Born in 1924 in Cedar Rapids, Iowa, and raised by his tuba playing father, John started studying cornet and playing in the grade school orchestra at age eight. Two years later he progressed to playing second cornet in the El Kahir Shriner’s concert band of which his father was the business manager. In the seventh grade he formed his own small polka band with school friends and began playing paid jobs, and joined the American Federation of Musicians Union, Local 137. After a year of this he was bitten by the swing era bug and began studying jazz improvisation and arranging…no more polkas. His progress in both technical ability and jazz interpretation led him to be playing in professional dance bands all through high school and on extended tours with territory bands during the summers.
At age seventeen, on Sept. 10, 1942, John enrolled at the U. of Oregon, majoring in music, playing, in the ROTC band, and joining the Army Enlisted Reserve Corp . On Nov. 22, 1942, two months later, all of the reservists received telegrams from the U.S. War Department saying that they were activated. The promised two years at the U. of O. ended in three months. John spent the next four months in desert training in Texas, seven months in jungle training in Florida’s Okefenokee Swamp then was assigned to the 66th Infantry Division. It sailed for England in 1944. The 66th embarked for France in late 1944 to reinforce troops at the Battle of the Bulge. John’s ship, The HMS Leopoldville, didn’t quite make it. It was torpedoed and sunk seven miles north of Cherbourg with a fatality loss of 42% of the troops. John swam about 100 yards to the destroyer, HMS Brilliante, saving himself. After troop replacements, the 66th Division saw 137 days of combat action against the Germans in France and Germany. During his service John was promoted to sergeant and awarded the Combat Infantry Medal, the Bronze Star and French Legion of Honor medals. Thinking of his youth, he said, “I had the best of times for seventeen years and then worst of times for 3½ years, no music, plenty of fear, heartache, and the discomfort of a freezing European winter”.
Discharged from the army in February, 1946 back in USA. He enrolled at Lewis and Clark college, earning Bachelor of Science and Bachelor of Music. degrees and to the U. of Washington for an M.A. in music composition. Returning to Portland, OR, John spent a year teaching on the faculty of Lewis and Clark College while forming a dance band, the Johnny Reitz Orchestra. Realizing that he was earning more from his band than teaching, he then devoted full time to playing thirteen-week touring circuits twice per year from Los Angeles to Florida, the mid-west and the northwest, booked by Associated Booking Corporation.

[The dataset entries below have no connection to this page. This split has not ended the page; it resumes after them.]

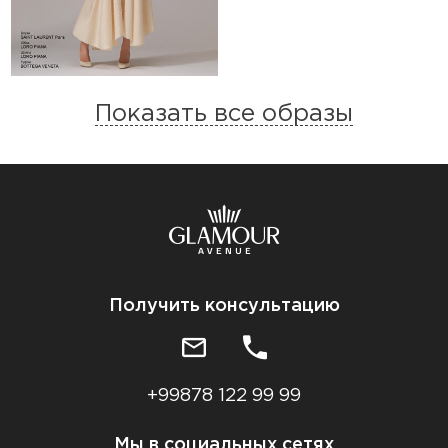
Показать все образы
Получить консультацию
+99878 122 99 99
Мы в социальных сетях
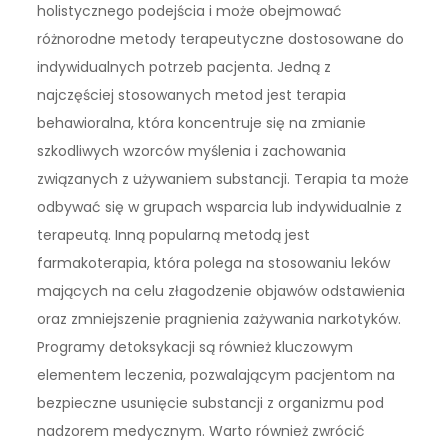
holistycznego podejścia i może obejmować
różnorodne metody terapeutyczne dostosowane do
indywidualnych potrzeb pacjenta. Jedną z
najczęściej stosowanych metod jest terapia
behawioralna, która koncentruje się na zmianie
szkodliwych wzorców myślenia i zachowania
związanych z używaniem substancji. Terapia ta może
odbywać się w grupach wsparcia lub indywidualnie z
terapeutą. Inną popularną metodą jest
farmakoterapia, która polega na stosowaniu leków
mających na celu złagodzenie objawów odstawienia
oraz zmniejszenie pragnienia zażywania narkotyków.
Programy detoksykacji są również kluczowym
elementem leczenia, pozwalającym pacjentom na
bezpieczne usunięcie substancji z organizmu pod
nadzorem medycznym. Warto również zwrócić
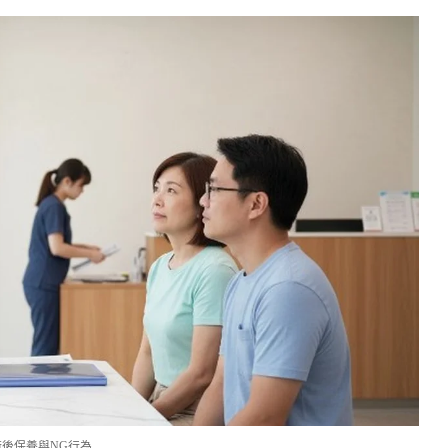
術後保養與NG行為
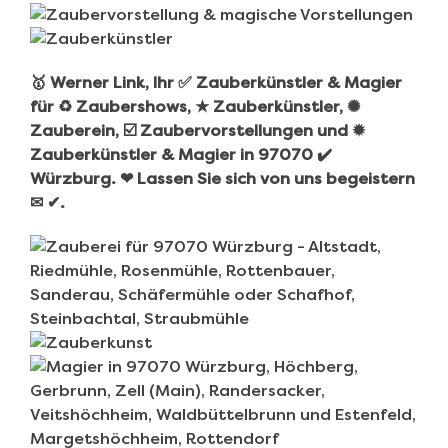
🥇 Werner Link, Ihr ✅ Zauberkünstler & Magier
für ♻ Zaubershows, ★ Zauberkünstler, ✺
Zauberein, ☑️ Zaubervorstellungen und ✹
Zauberkünstler & Magier in 97070 ✔️
Würzburg. ❤ Lassen Sie sich von uns begeistern
✉ ✔.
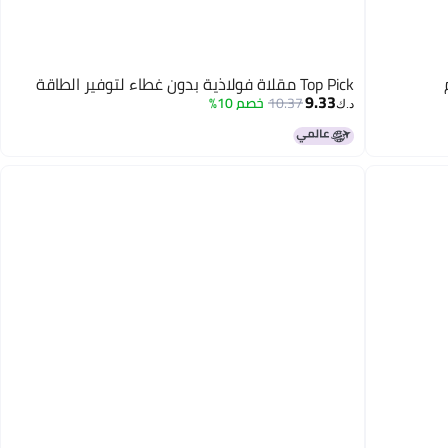
Top Pick مقلاة فولاذية بدون غطاء لتوفير الطاقة
9.33
10.37
خصم 10%
د.ك‏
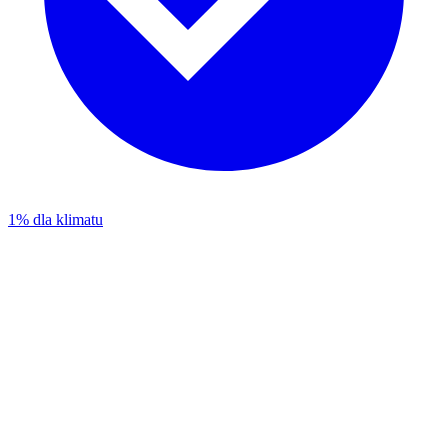
1% dla klimatu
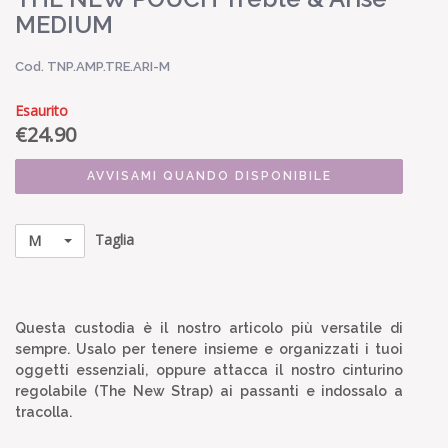
MEDIUM
Cod. TNP.AMP.TRE.ARI-M
Esaurito
€
24.90
AVVISAMI QUANDO DISPONIBILE
Taglia
M
Questa custodia è il nostro articolo più versatile di
sempre. Usalo per tenere insieme e organizzati i tuoi
oggetti essenziali, oppure attacca il nostro cinturino
regolabile (The New Strap) ai passanti e indossalo a
tracolla.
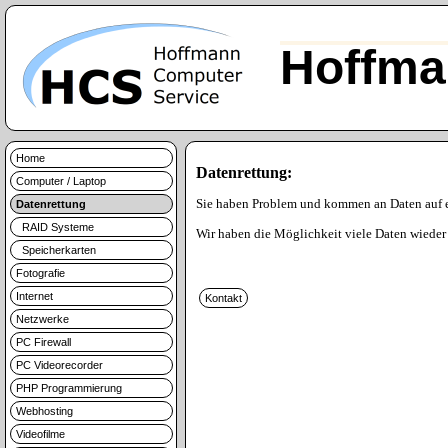
Hoffma
Home
Datenrettung:
Computer / Laptop
Sie haben Problem und kommen an Daten auf 
Datenrettung
RAID Systeme
Wir haben die Möglichkeit viele Daten wieder 
Speicherkarten
Fotografie
Internet
Netzwerke
PC Firewall
PC Videorecorder
PHP Programmierung
Webhosting
Videofilme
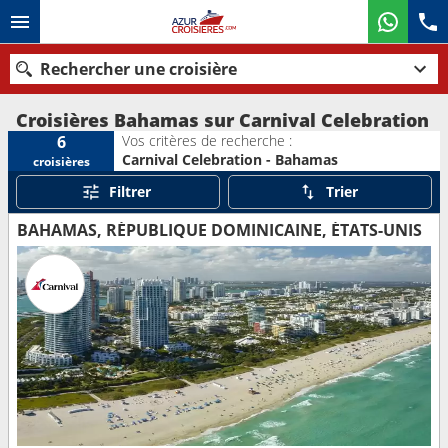
Rechercher une croisière
Croisières Bahamas sur Carnival Celebration
Vos critères de recherche :
6
Carnival Celebration - Bahamas
croisières
Nos destinations
Filtrer
Trier
Mois de départ
BAHAMAS, RÉPUBLIQUE DOMINICAINE, ÉTATS-UNIS
Ports
Compagnies
Rechercher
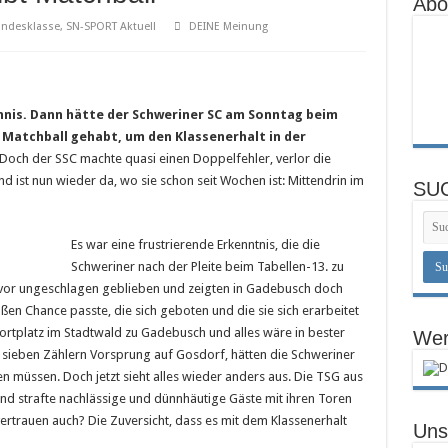
Abo
asten sauber
andesklasse
,
SN-SPORT Aktuell
DEINE Meinung
nal
l
nis. Dann hätte der Schweriner SC am Sonntag beim
z Matchball gehabt, um den Klassenerhalt in der
Doch der SSC machte quasi einen Doppelfehler, verlor die
nd ist nun wieder da, wo sie schon seit Wochen ist: Mittendrin im
SU
Es war eine frustrierende Erkenntnis, die die
Schweriner nach der Pleite beim Tabellen-13. zu
zuvor ungeschlagen geblieben und zeigten in Gadebusch doch
oßen Chance passte, die sich geboten und die sie sich erarbeitet
portplatz im Stadtwald zu Gadebusch und alles wäre in bester
Wer
sieben Zählern Vorsprung auf Gosdorf, hätten die Schweriner
n müssen. Doch jetzt sieht alles wieder anders aus. Die TSG aus
d strafte nachlässige und dünnhäutige Gäste mit ihren Toren
tvertrauen auch? Die Zuversicht, dass es mit dem Klassenerhalt
Uns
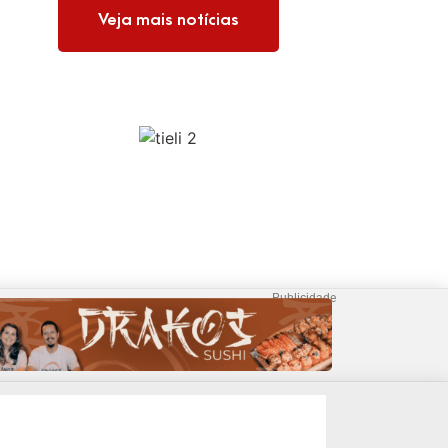
Veja mais notícias
Publicidade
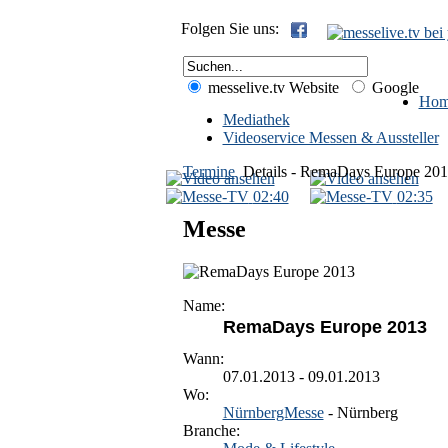
Folgen Sie uns:
messelive.tv Website
Google
Hom
Mediathek
Videoservice Messen & Aussteller
Termine
Details - RemaDays Europe 20
02:40
02:35
Messe
Name:
RemaDays Europe 2013
Wann:
07.01.2013 - 09.01.2013
Wo:
NürnbergMesse
- Nürnberg
Branche:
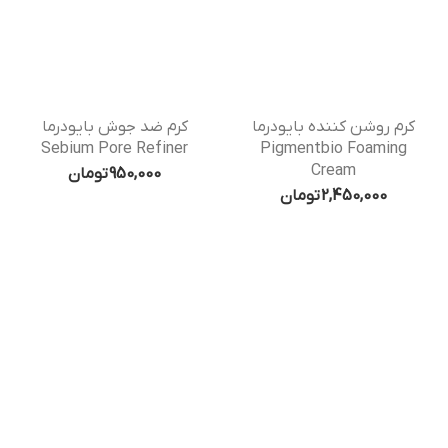
کرم روشن کننده بایودرما
کرم ضد جوش بایودرما
Sebium Pore Refiner
Pigmentbio Foaming
Cream
950,000
تومان
2,450,000
تومان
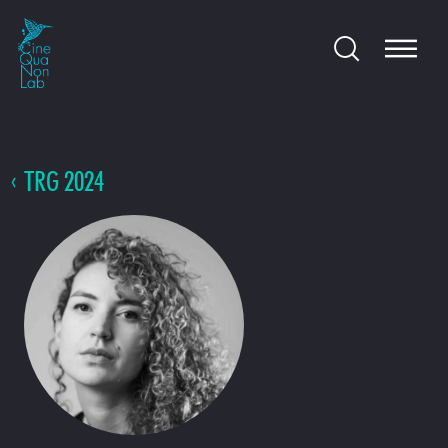
TRG 2024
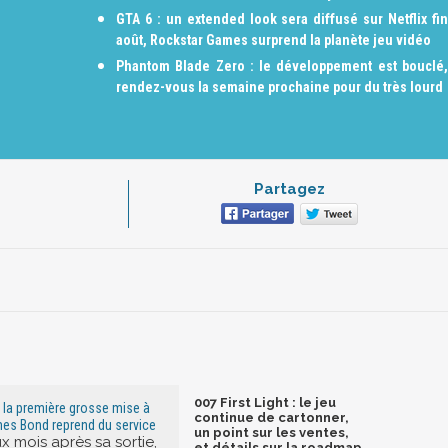
GTA 6 : un extended look sera diffusé sur Netflix fin
août, Rockstar Games surprend la planète jeu vidéo
Phantom Blade Zero : le développement est bouclé,
rendez-vous la semaine prochaine pour du très lourd
Partagez
007 First Light : le jeu
 : la première grosse mise à
continue de cartonner,
ames Bond reprend du service
un point sur les ventes,
x mois après sa sortie,
et détails sur la roadmap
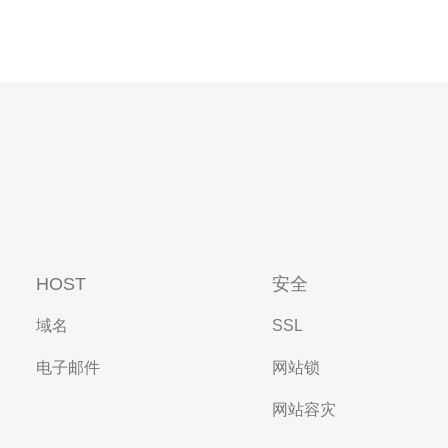
HOST
安全
域名
SSL
电子邮件
网站锁
网站容灾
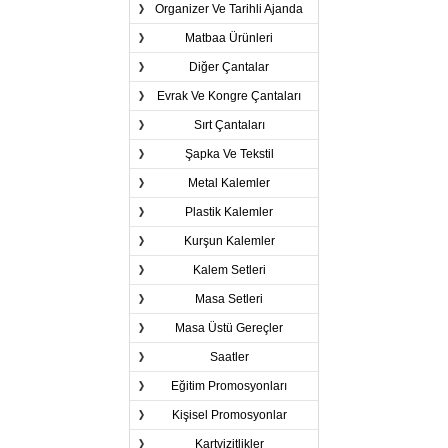
Organizer Ve Tarihli Ajanda
Matbaa Ürünleri
Diğer Çantalar
Evrak Ve Kongre Çantaları
Sırt Çantaları
Şapka Ve Tekstil
Metal Kalemler
Plastik Kalemler
Kurşun Kalemler
Kalem Setleri
Masa Setleri
Masa Üstü Gereçler
Saatler
Eğitim Promosyonları
Kişisel Promosyonlar
Kartvizitlikler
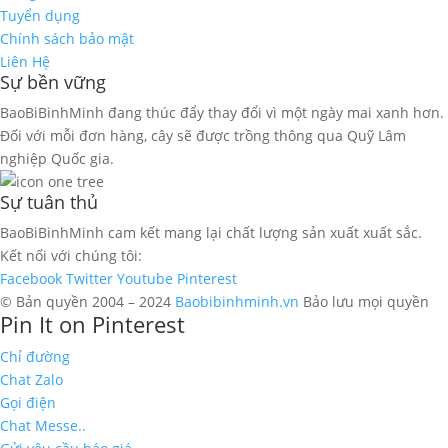
Tuyển dụng
Chính sách bảo mật
Liên Hệ
Sự bền vững
BaoBiBinhMinh đang thúc đẩy thay đổi vì một ngày mai xanh hơn.
Đối với mỗi đơn hàng, cây sẽ được trồng thông qua Quỹ Lâm
nghiệp Quốc gia.
Sự tuân thủ
BaoBiBinhMinh cam kết mang lại chất lượng sản xuất xuất sắc.
Kết nối với chúng tôi:
Facebook
Twitter
Youtube
Pinterest
© Bản quyền 2004 – 2024
Baobibinhminh.vn
Bảo lưu mọi quyền
Pin It on Pinterest
Chỉ đường
Chat Zalo
Gọi điện
Chat Messe..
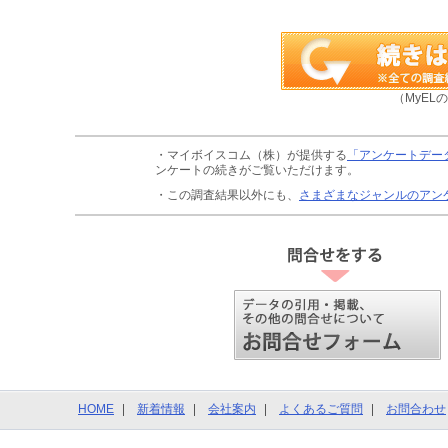
（MyEL
・マイボイスコム（株）が提供する
「アンケートデー
ンケートの続きがご覧いただけます。
・この調査結果以外にも、
さまざまなジャンルのアン
HOME
新着情報
会社案内
よくあるご質問
お問合わせ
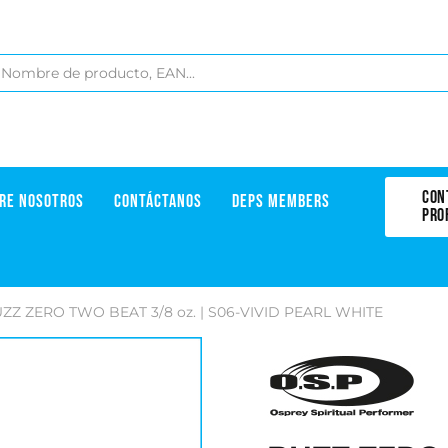
CON
RE NOSOTROS
CONTÁCTANOS
DEPS MEMBERS
PRO
ZZ ZERO TWO BEAT 3/8 oz. | S06-VIVID PEARL WHITE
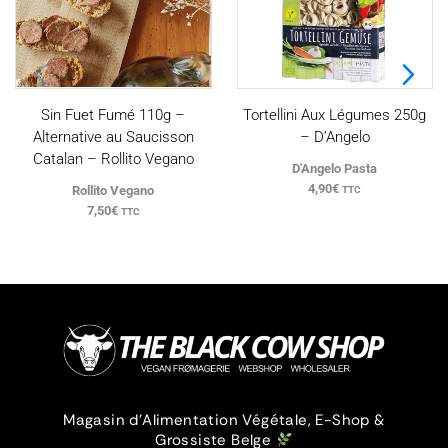
Sin Fuet Fumé 110g –
Tortellini Aux Légumes 250g
Alternative au Saucisson
– D’Angelo
Catalan – Rollito Vegano
D'Angelo Pasta
4,90
€
Rollito Vegano
TTC
7,50
€
TTC
Magasin d’Alimentation Végétale, E-Shop &
Grossiste Belge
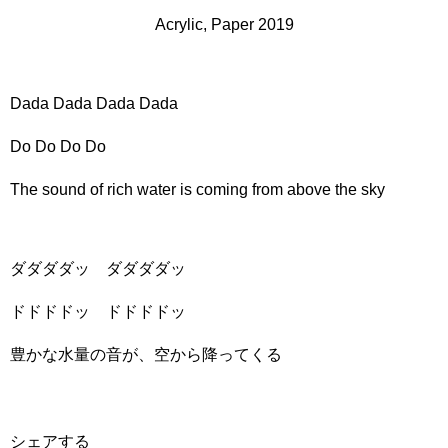
Acrylic, Paper 2019
Dada Dada Dada Dada
Do Do Do Do
The sound of rich water is coming from above the sky
ダダダダッ ダダダダッ
ドドドドッ ドドドドッ
豊かな水量の音が、空から降ってくる
シェアする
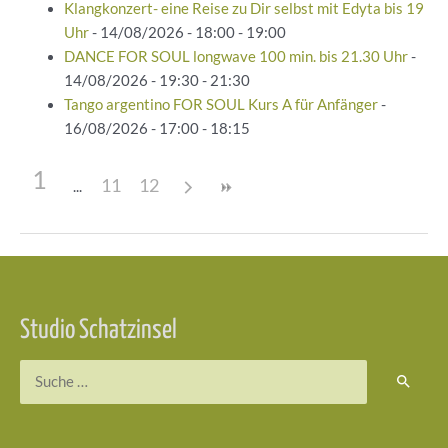
Klangkonzert- eine Reise zu Dir selbst mit Edyta bis 19
Uhr
- 14/08/2026 - 18:00 - 19:00
DANCE FOR SOUL longwave 100 min. bis 21.30 Uhr
-
14/08/2026 - 19:30 - 21:30
Tango argentino FOR SOUL Kurs A für Anfänger
-
16/08/2026 - 17:00 - 18:15
1
11
12
Beitragsnavigation
Studio Schatzinsel
Suchen
nach:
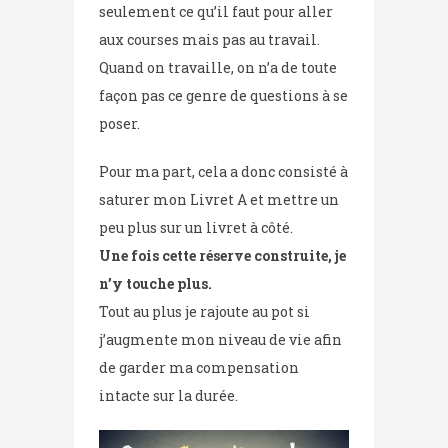
seulement ce qu’il faut pour aller
aux courses mais pas au travail.
Quand on travaille, on n’a de toute
façon pas ce genre de questions à se
poser.
Pour ma part, cela a donc consisté à
saturer mon Livret A et mettre un
peu plus sur un livret à côté.
Une fois cette réserve construite, je
n’y touche plus.
Tout au plus je rajoute au pot si
j’augmente mon niveau de vie afin
de garder ma compensation
intacte sur la durée.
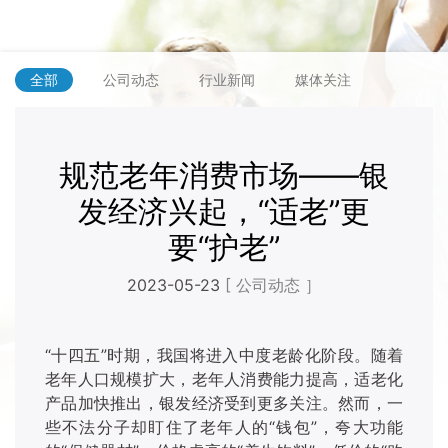
全部
公司动态
行业新闻
媒体关注
规范老年消费市场——银
发经济兴起，“适老”更
要“护老”
2023-05-23
[ 公司动态 ］
“十四五”时期，我国将进入中度老龄化阶段。随着
老年人口规模扩大，老年人消费能力提高，适老化
产品加快推出，银发经济受到更多关注。然而，一
些不法分子却盯住了老年人的“钱包”，夸大功能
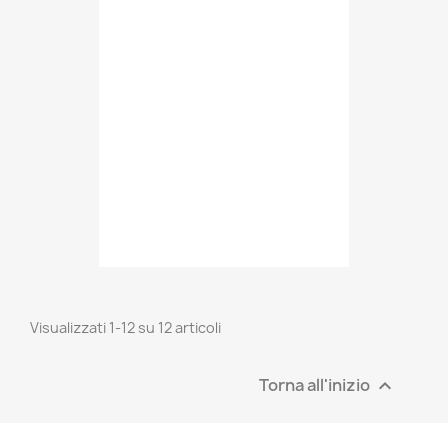
Visualizzati 1-12 su 12 articoli
Torna all'inizio

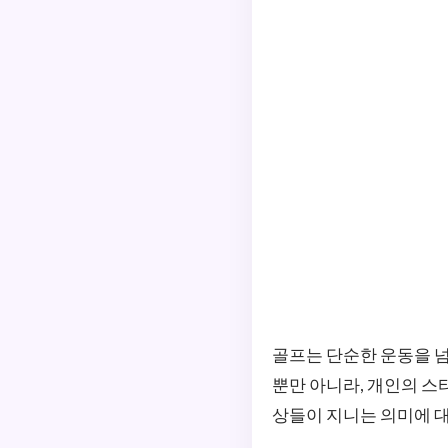
골프는 단순한 운동을 
뿐만 아니라, 개인의 
상들이 지니는 의미에 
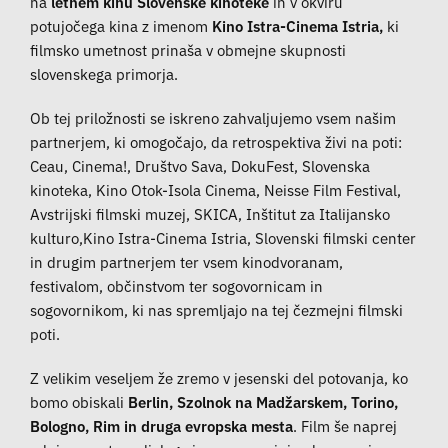
na
letnem kinu Slovenske kinoteke
in v okviru
potujočega kina z imenom
Kino Istra-Cinema Istria,
ki
filmsko umetnost prinaša v obmejne skupnosti
slovenskega primorja.
Ob tej priložnosti se iskreno zahvaljujemo vsem našim
partnerjem, ki omogočajo, da retrospektiva živi na poti:
Ceau, Cinema!, Društvo Sava, DokuFest, Slovenska
kinoteka, Kino Otok-Isola Cinema, Neisse Film Festival,
Avstrijski filmski muzej, SKICA, Inštitut za Italijansko
kulturo,Kino Istra-Cinema Istria, Slovenski filmski center
in drugim partnerjem ter vsem kinodvoranam,
festivalom, občinstvom ter sogovornicam in
sogovornikom, ki nas spremljajo na tej čezmejni filmski
poti.
Z velikim veseljem že zremo v jesenski del potovanja, ko
bomo obiskali
Berlin, Szolnok na Madžarskem, Torino,
Bologno, Rim in druga evropska mesta
. Film še naprej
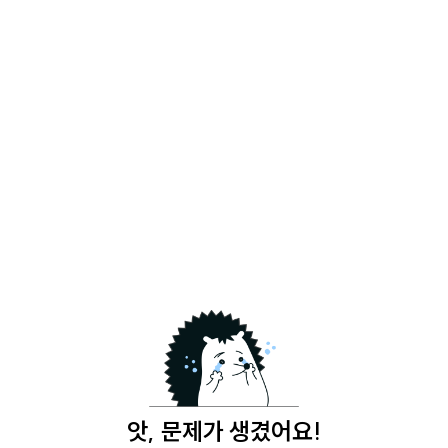
앗, 문제가 생겼어요!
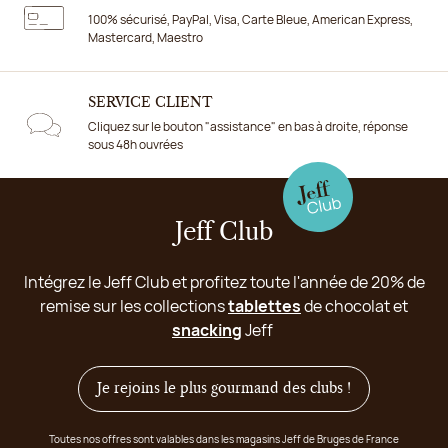
100% sécurisé, PayPal, Visa, Carte Bleue, American Express,
Mastercard, Maestro
SERVICE CLIENT
Cliquez sur le bouton "assistance" en bas à droite, réponse
sous 48h ouvrées
Jeff Club
Intégrez le Jeff Club et profitez toute l'année de 20% de
remise sur les collections
tablettes
de chocolat et
snacking
Jeff
Je rejoins le plus gourmand des clubs !
Toutes nos offres sont valables dans les magasins Jeff de Bruges de France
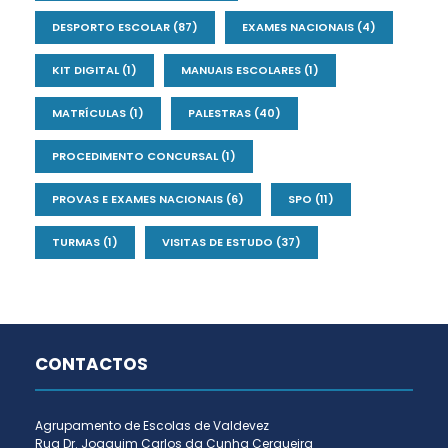
DESPORTO ESCOLAR
(87)
EXAMES NACIONAIS
(4)
KIT DIGITAL
(1)
MANUAIS ESCOLARES
(1)
MATRÍCULAS
(1)
PALESTRAS
(40)
PROCEDIMENTO CONCURSAL
(1)
PROVAS E EXAMES NACIONAIS
(6)
SPO
(11)
TURMAS
(1)
VISITAS DE ESTUDO
(37)
CONTACTOS
Agrupamento de Escolas de Valdevez
Rua Dr. Joaquim Carlos da Cunha Cerqueira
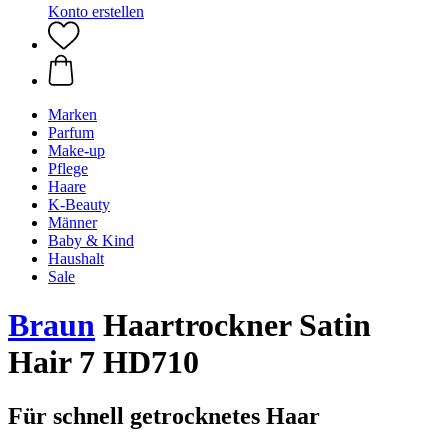
Konto erstellen
Marken
Parfum
Make-up
Pflege
Haare
K-Beauty
Männer
Baby & Kind
Haushalt
Sale
Braun
Haartrockner Satin
Hair 7 HD710
Für schnell getrocknetes Haar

In 1965 the band was contracted to be the house band at Portland’s Hoyt Hotel. The show room seated 750 people and a large dance floor which elevated to stage height featuring Las Vegas type floor shows. The band’s two weeks contract extended to three years.
After many years of playing and successful investing, John took his broker’s suggestion that he become a licensed stock and bond broker. His orchestra and music contracting business continued on with a brokerage career of 48 years, which led to the funding and founding of Paulson Investment Co. The company grew in about twenty-five years from two offices in Oregon to 38 offices in nineteen states and was then sold out to an international company. At age 96 John is still very active in music, playing with two large jazz groups in the Tucson AZ area as their jazz-trumpet soloist. He was recently featured as a soloist with the Tucson Concert Band, and always as the cornet soloist with Tucson’s DixieCats and his own trad-jazz group, the Harbor Patrol Jazz Band during summers in Portland.